* [WORK ITEM]: From the entries that follow, copy exactly the lines beginning at the line holding "26 апреля 2026" and continuing through the line holding "para el dominio".

Saved entries:
╭──

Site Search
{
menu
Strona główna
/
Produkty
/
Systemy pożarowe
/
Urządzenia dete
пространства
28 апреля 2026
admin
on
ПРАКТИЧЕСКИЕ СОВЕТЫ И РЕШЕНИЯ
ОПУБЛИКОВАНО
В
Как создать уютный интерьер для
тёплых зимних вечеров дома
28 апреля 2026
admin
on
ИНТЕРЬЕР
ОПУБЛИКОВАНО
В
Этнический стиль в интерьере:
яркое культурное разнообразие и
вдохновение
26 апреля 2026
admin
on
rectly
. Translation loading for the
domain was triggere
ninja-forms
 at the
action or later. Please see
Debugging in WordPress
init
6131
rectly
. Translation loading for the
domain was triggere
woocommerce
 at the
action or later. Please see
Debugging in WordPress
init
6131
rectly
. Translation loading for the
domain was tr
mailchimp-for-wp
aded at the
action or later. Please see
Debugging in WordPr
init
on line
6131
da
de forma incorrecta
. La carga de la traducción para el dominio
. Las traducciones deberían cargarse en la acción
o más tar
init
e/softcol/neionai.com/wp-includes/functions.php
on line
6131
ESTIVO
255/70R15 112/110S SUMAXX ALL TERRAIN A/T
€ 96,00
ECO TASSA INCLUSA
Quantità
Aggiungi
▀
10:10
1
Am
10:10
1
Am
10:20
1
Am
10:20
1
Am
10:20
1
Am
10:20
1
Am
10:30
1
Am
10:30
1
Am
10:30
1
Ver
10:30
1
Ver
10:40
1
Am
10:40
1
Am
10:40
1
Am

╰──
╭──

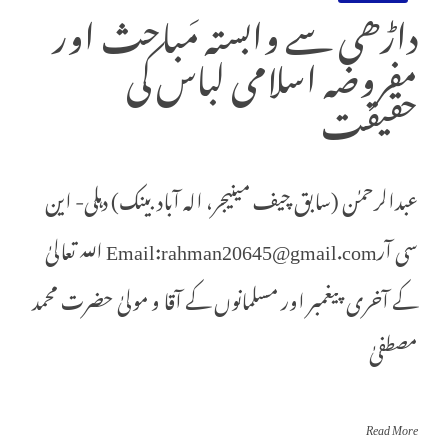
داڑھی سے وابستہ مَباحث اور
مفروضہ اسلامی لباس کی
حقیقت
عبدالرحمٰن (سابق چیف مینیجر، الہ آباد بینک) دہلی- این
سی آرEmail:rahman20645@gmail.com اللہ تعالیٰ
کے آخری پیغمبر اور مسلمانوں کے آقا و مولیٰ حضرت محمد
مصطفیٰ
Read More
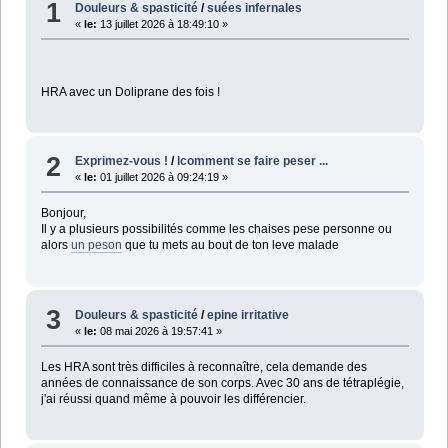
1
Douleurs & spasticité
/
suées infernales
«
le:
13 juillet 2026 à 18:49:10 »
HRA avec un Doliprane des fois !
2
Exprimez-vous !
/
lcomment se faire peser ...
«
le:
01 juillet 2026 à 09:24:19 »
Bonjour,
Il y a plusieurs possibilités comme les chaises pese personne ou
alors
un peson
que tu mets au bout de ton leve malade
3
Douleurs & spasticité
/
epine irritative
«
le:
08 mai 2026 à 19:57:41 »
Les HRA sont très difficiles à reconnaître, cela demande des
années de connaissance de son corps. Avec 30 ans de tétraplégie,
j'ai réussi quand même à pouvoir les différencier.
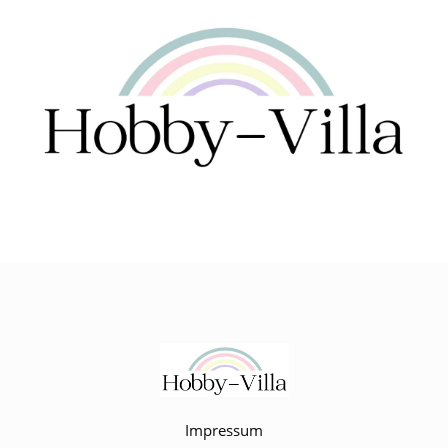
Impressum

╰──

* [WRITTEN RESPONSE]:
26 апреля 2026
admin
on
rectly
. Translation loading for the
domain was triggere
ninja-forms
 at the
action or later. Please see
Debugging in WordPress
init
6131
rectly
. Translation loading for the
domain was triggere
woocommerce
 at the
action or later. Please see
Debugging in WordPress
init
6131
rectly
. Translation loading for the
domain was tr
mailchimp-for-wp
aded at the
action or later. Please see
Debugging in WordPr
init
on line
6131
da
de forma incorrecta
. La carga de la traducción para el dominio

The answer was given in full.